Collected data entries:
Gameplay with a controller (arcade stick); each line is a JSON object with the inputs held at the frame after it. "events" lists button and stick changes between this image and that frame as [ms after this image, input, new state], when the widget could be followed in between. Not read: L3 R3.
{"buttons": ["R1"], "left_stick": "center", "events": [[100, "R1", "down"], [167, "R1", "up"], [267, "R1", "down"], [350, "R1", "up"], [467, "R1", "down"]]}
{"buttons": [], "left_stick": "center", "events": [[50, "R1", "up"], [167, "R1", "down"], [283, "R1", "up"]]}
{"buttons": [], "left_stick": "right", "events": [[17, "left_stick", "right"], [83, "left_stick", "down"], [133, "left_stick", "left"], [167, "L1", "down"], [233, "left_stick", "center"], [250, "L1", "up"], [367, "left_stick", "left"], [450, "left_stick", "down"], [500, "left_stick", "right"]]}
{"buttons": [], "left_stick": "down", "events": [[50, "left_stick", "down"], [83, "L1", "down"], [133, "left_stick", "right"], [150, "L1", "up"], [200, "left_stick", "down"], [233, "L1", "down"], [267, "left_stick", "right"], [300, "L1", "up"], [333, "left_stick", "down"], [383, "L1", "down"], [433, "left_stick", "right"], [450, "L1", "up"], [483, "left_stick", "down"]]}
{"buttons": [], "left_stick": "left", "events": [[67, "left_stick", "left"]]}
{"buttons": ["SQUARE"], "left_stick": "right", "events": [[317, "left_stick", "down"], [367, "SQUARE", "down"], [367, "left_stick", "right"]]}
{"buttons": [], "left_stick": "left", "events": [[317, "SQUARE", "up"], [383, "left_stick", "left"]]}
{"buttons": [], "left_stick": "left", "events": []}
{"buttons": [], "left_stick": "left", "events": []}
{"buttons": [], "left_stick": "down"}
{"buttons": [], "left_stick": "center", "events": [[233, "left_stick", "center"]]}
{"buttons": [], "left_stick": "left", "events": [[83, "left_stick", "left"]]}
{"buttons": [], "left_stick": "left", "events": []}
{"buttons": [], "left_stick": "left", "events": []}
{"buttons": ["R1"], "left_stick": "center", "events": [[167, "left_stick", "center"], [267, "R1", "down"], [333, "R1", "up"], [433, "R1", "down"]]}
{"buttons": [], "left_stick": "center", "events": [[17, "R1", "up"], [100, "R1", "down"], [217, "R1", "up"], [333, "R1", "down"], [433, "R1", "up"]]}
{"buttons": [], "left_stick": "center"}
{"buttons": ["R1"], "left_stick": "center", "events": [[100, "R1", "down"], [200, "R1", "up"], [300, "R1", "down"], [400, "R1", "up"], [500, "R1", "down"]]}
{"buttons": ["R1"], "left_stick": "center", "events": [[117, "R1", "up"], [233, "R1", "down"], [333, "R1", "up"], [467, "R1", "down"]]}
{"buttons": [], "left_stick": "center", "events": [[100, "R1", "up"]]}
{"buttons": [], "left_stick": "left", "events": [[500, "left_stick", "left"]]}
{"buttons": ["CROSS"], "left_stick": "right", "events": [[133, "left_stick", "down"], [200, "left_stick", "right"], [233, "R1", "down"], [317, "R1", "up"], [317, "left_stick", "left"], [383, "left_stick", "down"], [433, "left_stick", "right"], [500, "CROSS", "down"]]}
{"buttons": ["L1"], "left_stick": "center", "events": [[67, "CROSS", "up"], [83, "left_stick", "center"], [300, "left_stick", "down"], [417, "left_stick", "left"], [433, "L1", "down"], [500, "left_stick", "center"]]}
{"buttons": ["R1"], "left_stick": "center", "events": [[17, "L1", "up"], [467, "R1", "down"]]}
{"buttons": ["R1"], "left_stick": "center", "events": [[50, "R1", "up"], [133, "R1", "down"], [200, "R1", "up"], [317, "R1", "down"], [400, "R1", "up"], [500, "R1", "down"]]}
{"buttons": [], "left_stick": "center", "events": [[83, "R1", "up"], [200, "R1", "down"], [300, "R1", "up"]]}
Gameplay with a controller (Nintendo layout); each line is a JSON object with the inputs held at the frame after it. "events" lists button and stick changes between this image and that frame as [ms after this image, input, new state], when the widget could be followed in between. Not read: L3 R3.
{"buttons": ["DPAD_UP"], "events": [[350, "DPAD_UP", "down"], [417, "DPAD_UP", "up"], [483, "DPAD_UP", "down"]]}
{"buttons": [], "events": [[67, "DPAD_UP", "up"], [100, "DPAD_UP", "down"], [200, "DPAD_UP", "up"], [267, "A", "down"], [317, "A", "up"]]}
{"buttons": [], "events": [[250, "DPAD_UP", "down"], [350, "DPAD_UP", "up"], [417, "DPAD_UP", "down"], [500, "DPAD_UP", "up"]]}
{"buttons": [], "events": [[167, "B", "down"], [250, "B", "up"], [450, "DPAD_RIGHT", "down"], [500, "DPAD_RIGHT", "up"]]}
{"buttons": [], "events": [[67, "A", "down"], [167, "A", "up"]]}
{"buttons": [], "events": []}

## [What is needed]
Among the entries, count the lines that hold "changes". Reply with the count only.

## [Exercise output]
2